Logan Crowley
- Born: 4 March 1996 (age 29) New Zealand
- Height: 174 cm (5 ft 9 in)
- Weight: 79 kg (174 lb; 12 st 6 lb)
- Notable relative: Kieran Crowley (uncle)

Rugby union career
- Position: Halfback
- Current team: Taranaki

Senior career
- Years: Team / Apps / (Points)
- 2025–: Utah Warriors / 16 / (5)

Provincial / State sides
- Years: Team / Apps / (Points)
- 2017–2018: Taranaki / 12 / (0)
- 2019–2020: Southland / 9 / (5)
- 2020–: Taranaki / 34 / (25)

= Logan Crowley =

New Zealand Rugby player

Logan Crowley (born 4 March 1996) is a New Zealand rugby union player who currently plays for Taranaki in the Bunnings NPC. He previously played for Canterbury.
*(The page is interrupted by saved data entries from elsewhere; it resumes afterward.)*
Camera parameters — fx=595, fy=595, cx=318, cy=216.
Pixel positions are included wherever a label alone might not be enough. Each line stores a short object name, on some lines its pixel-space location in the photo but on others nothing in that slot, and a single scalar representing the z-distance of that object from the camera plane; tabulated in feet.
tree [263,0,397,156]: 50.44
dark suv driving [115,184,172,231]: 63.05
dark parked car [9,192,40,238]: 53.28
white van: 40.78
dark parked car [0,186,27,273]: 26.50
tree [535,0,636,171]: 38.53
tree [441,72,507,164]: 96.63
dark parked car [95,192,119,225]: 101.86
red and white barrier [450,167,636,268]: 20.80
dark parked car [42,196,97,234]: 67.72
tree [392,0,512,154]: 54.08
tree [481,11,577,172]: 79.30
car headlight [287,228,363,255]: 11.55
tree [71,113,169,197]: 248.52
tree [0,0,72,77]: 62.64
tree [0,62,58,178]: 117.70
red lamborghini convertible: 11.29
He is the son of Alan Crowley who played 83 matches for Taranaki; he is also the nephew of All Black Kieran Crowley and Sean and Neil Crowley who also played for Taranaki. He plays for Coastal Rugby club in Taranaki.
Crowley signed with the Utah Warriors in the Major League Rugby competition for the 2024 and 2025 seasons.